JAKARTA, KOMPAS.com - Pemerintah terus mematangkan konsep Kartu Pra Kerja sebagai tindak lanjut janji kampanye Jokowi-Ma'ruf pada pilpres 2019 lalu. Menteri Tenaga Kerja Hanif Dhakiri menyebut, nantinya penerima kartu pra kerja akan dibagi menjadi tiga kategori.
"(Penerima kartu pra kerja) setidaknya mewakili dari tiga kelompok besar," kata Hanif di Istana Kepresidenan, Jakarta, Jumat (19/7/2019).
Pertama, mereka yang baru lulus sekolah atau kuliah namun belum mendapat pekerjaan. Kedua, mereka yang sudah bekerja namun ingin mendapatkan skill tambahan. Ketiga, mereka yang menjadi korban PHK dan ingin mencari pekerjaan baru.
Baca juga: Konsep Kartu Pra Kerja seperti Beasiswa, Tak Semua Pengangguran Dapat
Ketiga kategori itu akan mendapat pelatihan skill untuk membantu membantu mereka di dunia kerja.
Seluruhnya, lanjut Hanif, juga akan mendapat insentif. Namun dengan skema yang berbeda.
Untuk yang baru lulus, akan mendapatkan insentif pasca-training selama tiga bulan. Setelah tiga bulan pemberian insentif akan dihentikan terlepas apakah sudah mendapat kerja atau belum.
"(Kalau belum dapat kerja) ya kembali ke dia dong. Ya udah selesai (program dan instentifnya)," kata Hanif.
Baca juga: Kartu Pra-Kerja Jokowi, Berapa Anggarannya?
Untuk para pekerja yang ingin mendapat tambahan skill, juga akan mendapat insentif. Insentif ini akan didapat selama masa pelatihan sebagai ganti gaji mereka. Diperkirakan, pelatihan akan berlangsung selama dua bulan.
"Ini dinamakan insentif pengganti upah. Walaupun namanya insentif pengganti upah, nanti itu apakah 100 persen upah, 75 persen upah, atau 50 persen upah, itu simulasi fiskal. Itu kita tunggu dari Kemenkeu," kata dia.
Sementara untuk korban PHK, akan mendapat insentif selama pelatihan dan juga tiga bulan setelah program pelatihan selesai.
"Karena dia tidak punya pekerjaan dan diasumsikan kalau orang kena PHK itu berarti berkeluarga, kan beda sama new comer tadi," jelas Sekjen Partai Kebangkitan Bangsa ini.
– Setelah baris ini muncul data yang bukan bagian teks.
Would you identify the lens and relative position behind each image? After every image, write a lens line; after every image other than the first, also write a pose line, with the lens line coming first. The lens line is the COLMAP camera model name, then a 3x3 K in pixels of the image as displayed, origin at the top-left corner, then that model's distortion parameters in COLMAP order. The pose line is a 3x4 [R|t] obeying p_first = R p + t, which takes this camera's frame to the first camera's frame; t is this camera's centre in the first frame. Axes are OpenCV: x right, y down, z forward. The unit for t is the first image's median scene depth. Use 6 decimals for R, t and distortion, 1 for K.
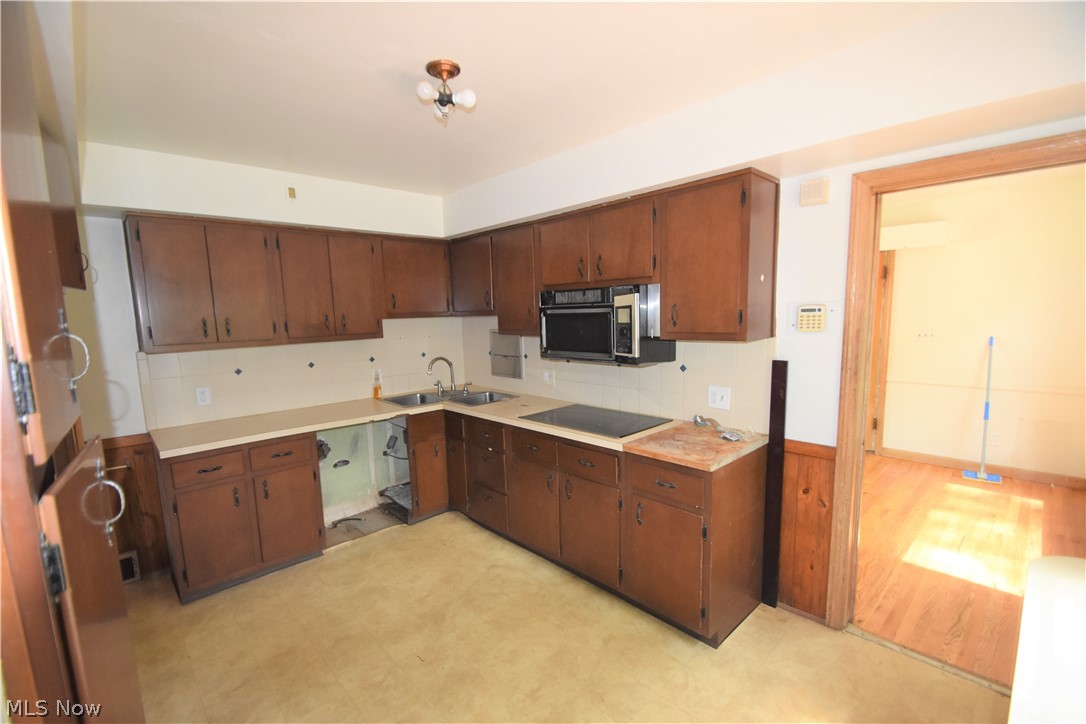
lens RADIAL K [[478.2, 0, 543.0], [0, 478.2, 362.0], [0, 0, 1]] dist [0.000812, 0.000127]
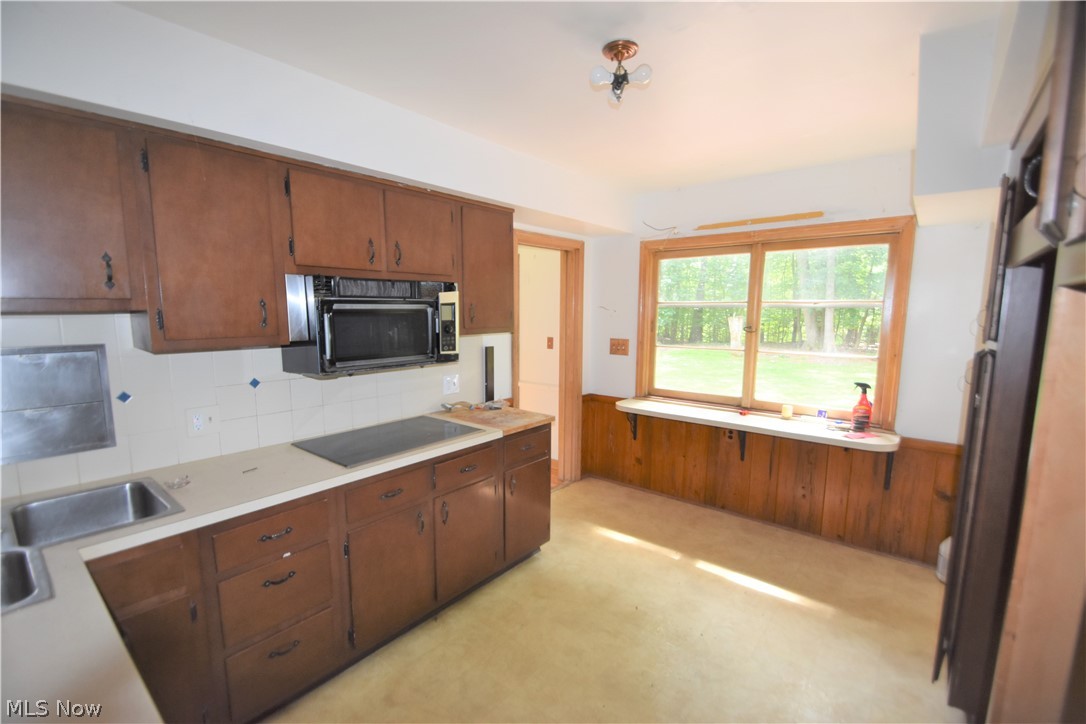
lens RADIAL K [[478.2, 0, 543.0], [0, 478.2, 362.0], [0, 0, 1]] dist [0.000812, 0.000127]
pose [[-0.127561, -0.087014, 0.988006, -0.819907], [0.104920, 0.989371, 0.100680, -0.074251], [-0.986266, 0.116504, -0.117076, 0.919485]]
Sementara, untuk jumlah insentif yang diterima per bulannya, Hanif mengaku belum tahu karena harus dihitung dulu oleh Kemenkeu. Menurut dia, besarannya akan disesuaikan dengan anggaran yang ada.
"Logikanya ini menghitung kekuatan negara kita. Kalau negara tidak intervensi sama sekali kan tidak mungkin. Tapi kalau negara terlalu hadir kan juga enggak kuat dari sisi fiskal. Nah, makanya setidaknya negara memberikan insentif," ujar Hanif.
Baca juga: Sandiaga: Program Kartu Pra Kerja Jokowi Jangan Diketawain
Hanif juga menyebut, untuk tahun depan, hanya ada 2 juta kartu pra kerja yang disiapkan pemerintah. Oleh karena itu, Hanif mengakui, tidak semua pengangguran akan mendapat kartu itu. Menurut dia, masyarakat yang memenuhi kriteria nantinya bisa mendaftar untuk mendapat kartu pra kerja layaknya program beasiswa.
"Jadi sama kayak beasiswa. Kan beasiswa gitu. Kau boleh ambil beasiswa, tidak ambil juga boleh. Tapi kalau mau dapat beasiswa, ada kriterianya kan," kata Hanif.
Berdasarkan data Badan Pusat Statistik per Februari 2019, jumlah pengangguran terbuka mencapai 6,82 juta orang. Oleh karena itu, Hanif berharap masyarakat yang menginginkan program ini pro-aktif mendaftar saat kartu pra kerja resmi dirilis nanti. Sebab jika tidak buru-buru mendaftar, maka masyarakat bisa kehabisan kuota.
"Itu orang bisa first come first serve bisa aja. Kalau sudah habis ya habis. Ya daftar lah. Masa harus disuapin," ujar Hanif.